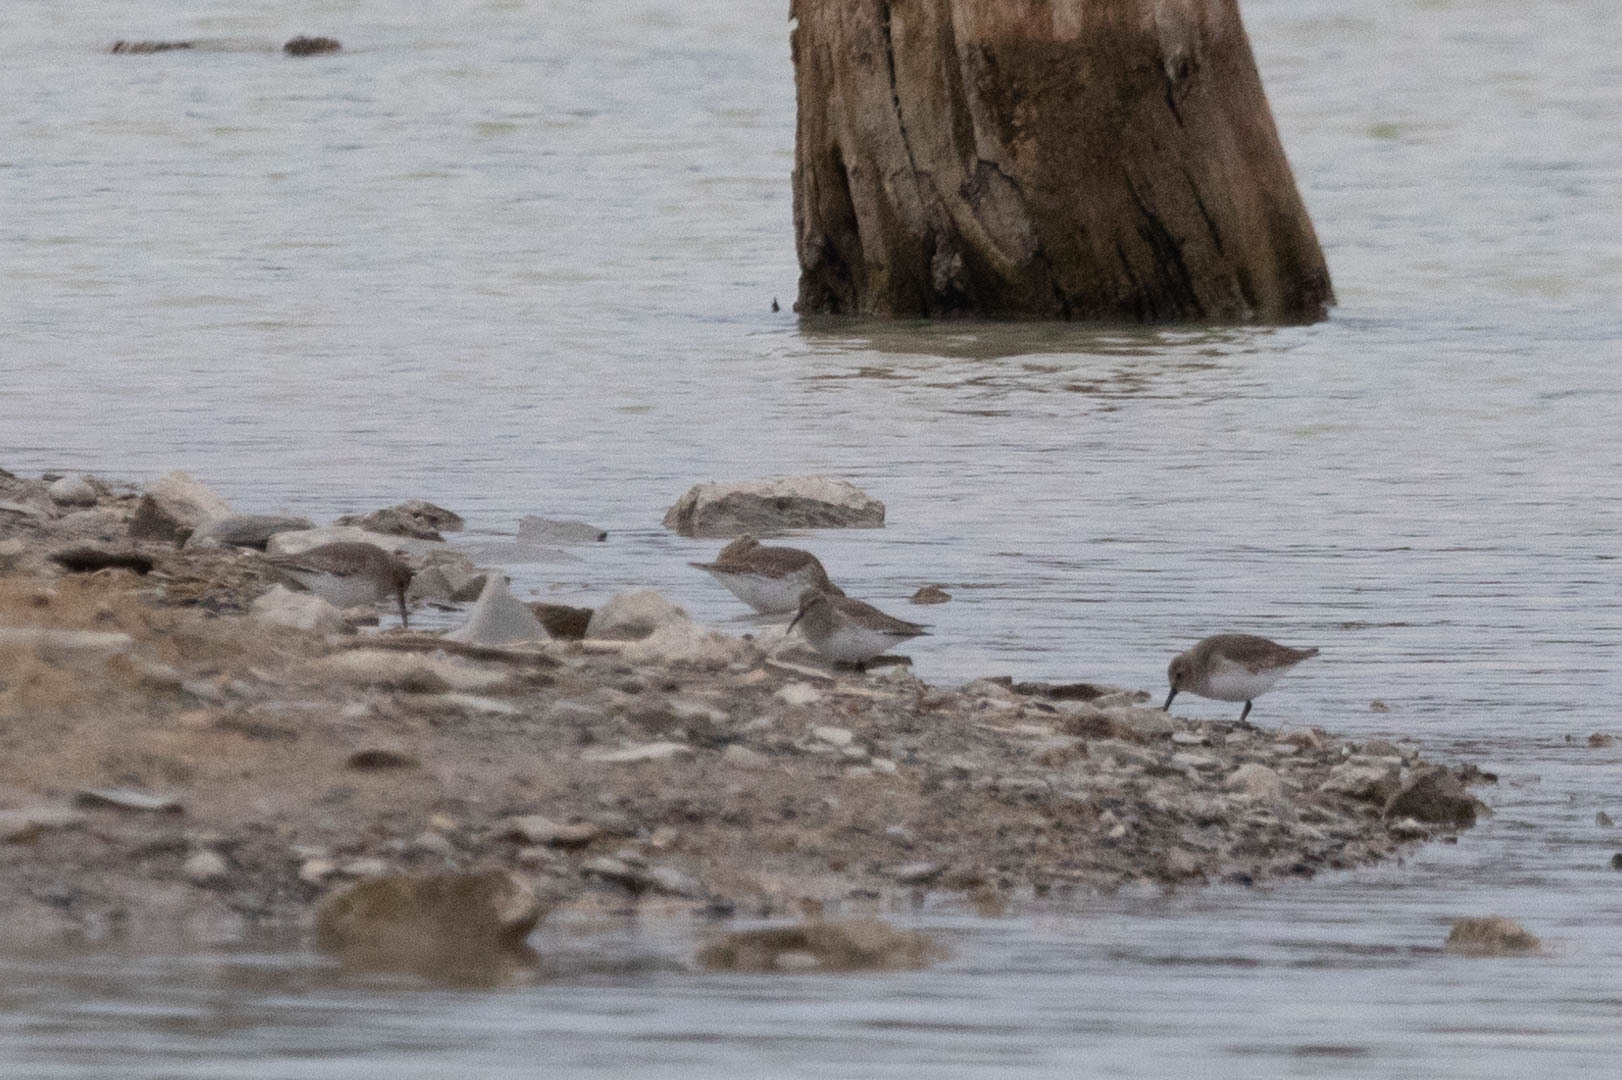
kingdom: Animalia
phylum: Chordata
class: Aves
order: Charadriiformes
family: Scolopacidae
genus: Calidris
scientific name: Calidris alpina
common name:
----
**What is being asked:** Reproduce every line of text in the records above word for word, omitting the pictures from your answer.

**Output below:**
kingdom: Animalia
phylum: Chordata
class: Aves
order: Charadriiformes
family: Scolopacidae
genus: Calidris
scientific name: Calidris alpina
common name:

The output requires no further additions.